_MATERIAL PROVIDED_

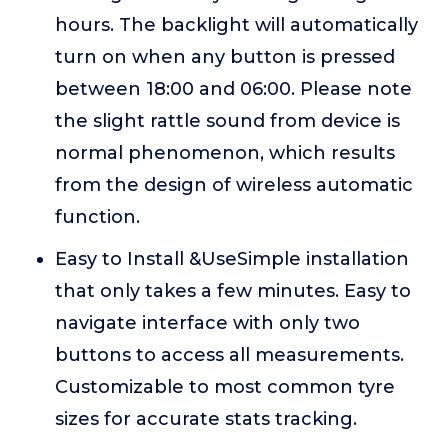
hours. The backlight will automatically
turn on when any button is pressed
between 18:00 and 06:00. Please note
the slight rattle sound from device is
normal phenomenon, which results
from the design of wireless automatic
function.
Easy to Install &UseSimple installation
that only takes a few minutes. Easy to
navigate interface with only two
buttons to access all measurements.
Customizable to most common tyre
sizes for accurate stats tracking.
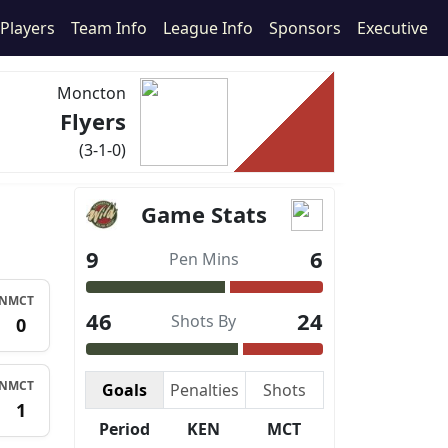
Players
Team Info
League Info
Sponsors
Executive
Moncton
Flyers
(3-1-0)
Game Stats
9
6
Pen Mins
N
MCT
46
24
Shots By
1
0
N
MCT
Goals
Penalties
Shots
1
1
Period
KEN
MCT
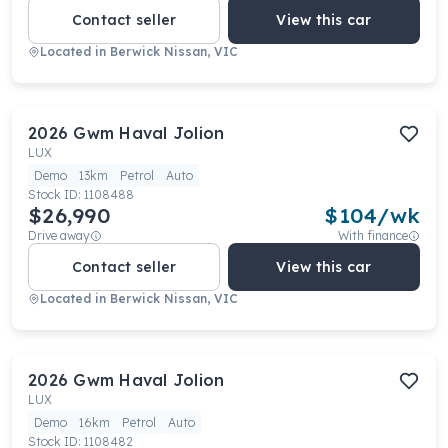
Contact seller
View this car
Located in
Berwick Nissan, VIC
2026
Gwm
Haval Jolion
LUX
Demo
13km
Petrol
Auto
Stock ID:
1108488
$26,990
$
104
/wk
Drive away
With finance
Contact seller
View this car
Located in
Berwick Nissan, VIC
2026
Gwm
Haval Jolion
LUX
Demo
16km
Petrol
Auto
Stock ID:
1108482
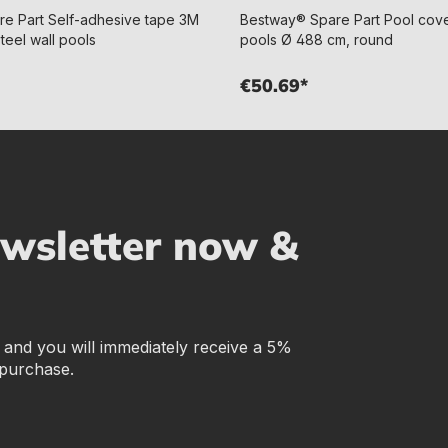
e Part Self-adhesive tape 3M
Bestway® Spare Part Pool cover
teel wall pools
pools Ø 488 cm, round
€50.69*
ewsletter now &
r and you will immediately receive a 5%
 purchase.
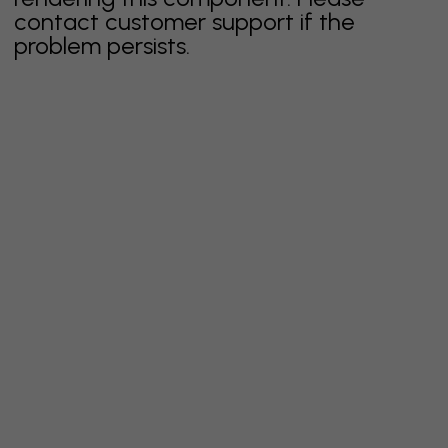
contact customer support if the
problem persists.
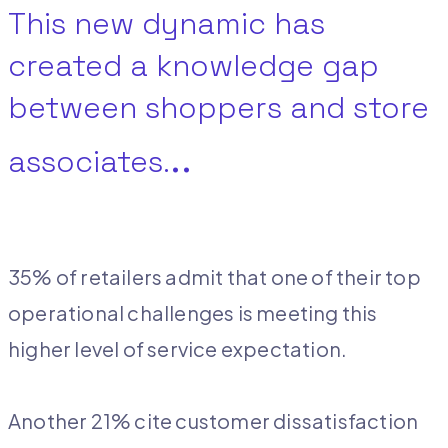
This new dynamic has
created a knowledge gap
between shoppers and store
..
associates.
35% of retailers admit that one of their top
operational challenges is meeting this
higher level of service expectation.
Another 21% cite customer dissatisfaction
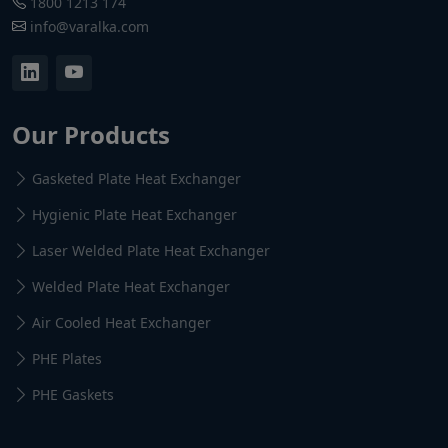
1800 1213 174
info@varalka.com
Our Products
Gasketed Plate Heat Exchanger
Hygienic Plate Heat Exchanger
Laser Welded Plate Heat Exchanger
Welded Plate Heat Exchanger
Air Cooled Heat Exchanger
PHE Plates
PHE Gaskets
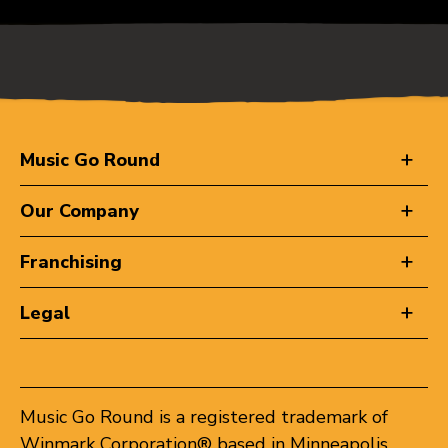
Music Go Round
Our Company
Franchising
Legal
Music Go Round is a registered trademark of
Winmark Corporation® based in Minneapolis,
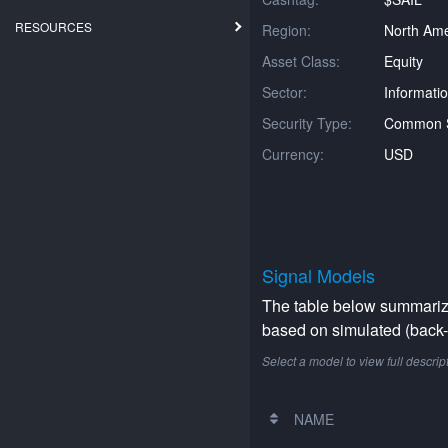
RESOURCES
Region:
North Ame
Asset Class:
Equity
Sector:
Informati
Security Type:
Common 
Currency:
USD
Signal Models
The table below summarizes
based on simulated (back-t
Select a model to view full descrip
NAME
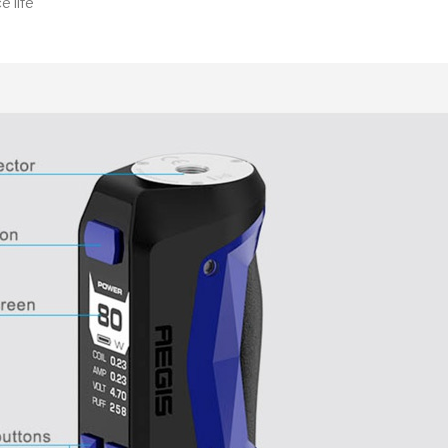
e life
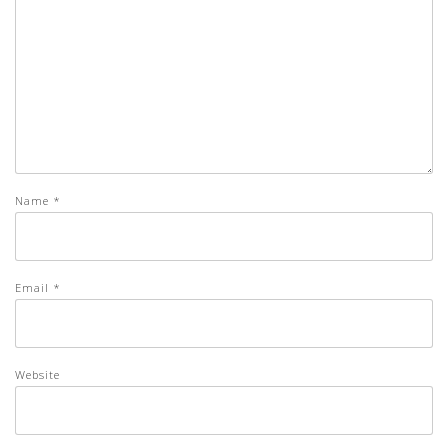
Name
*
Email
*
Website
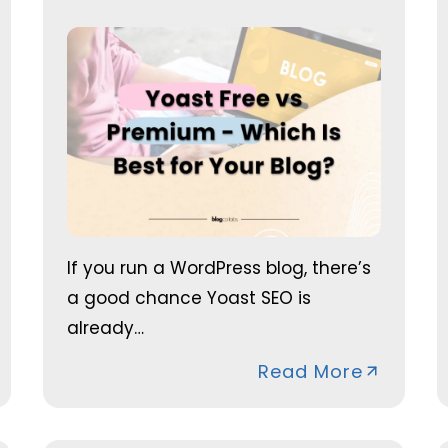
If you run a WordPress blog, there’s
a good chance Yoast SEO is
already…
Read More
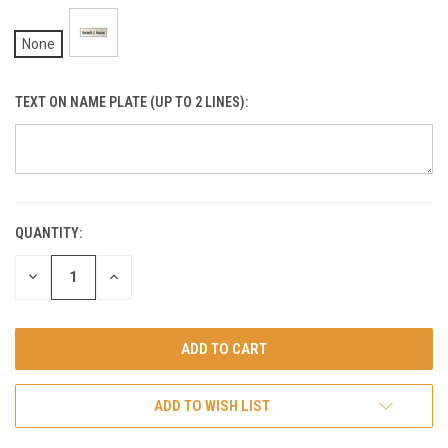
None
TEXT ON NAME PLATE (UP TO 2 LINES):
QUANTITY:
CURRENT
STOCK:
DECREASE
INCREASE
QUANTITY
QUANTITY
OF
OF
UNDEFINED
UNDEFINED
ADD TO WISH LIST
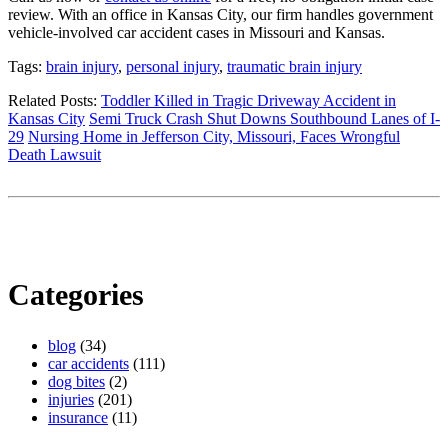
review. With an office in Kansas City, our firm handles government
vehicle-involved car accident cases in Missouri and Kansas.
Tags:
brain injury
,
personal injury
,
traumatic brain injury
Related Posts:
Toddler Killed in Tragic Driveway Accident in
Kansas City
Semi Truck Crash Shut Downs Southbound Lanes of I-
29
Nursing Home in Jefferson City, Missouri, Faces Wrongful
Death Lawsuit
Categories
blog
(34)
car accidents
(111)
dog bites
(2)
injuries
(201)
insurance
(11)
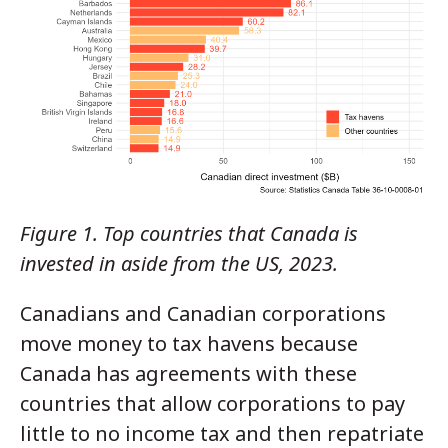
Figure 1. Top countries that Canada is
invested in aside from the US, 2023.
Canadians and Canadian corporations
move money to tax havens because
Canada has agreements with these
countries that allow corporations to pay
little to no income tax and then repatriate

_TASK ITEM_
If a line contains the word "Welded", it counts; please state how many such lines the records above have, and nothing more.

_WRITTEN SOLUTION_
2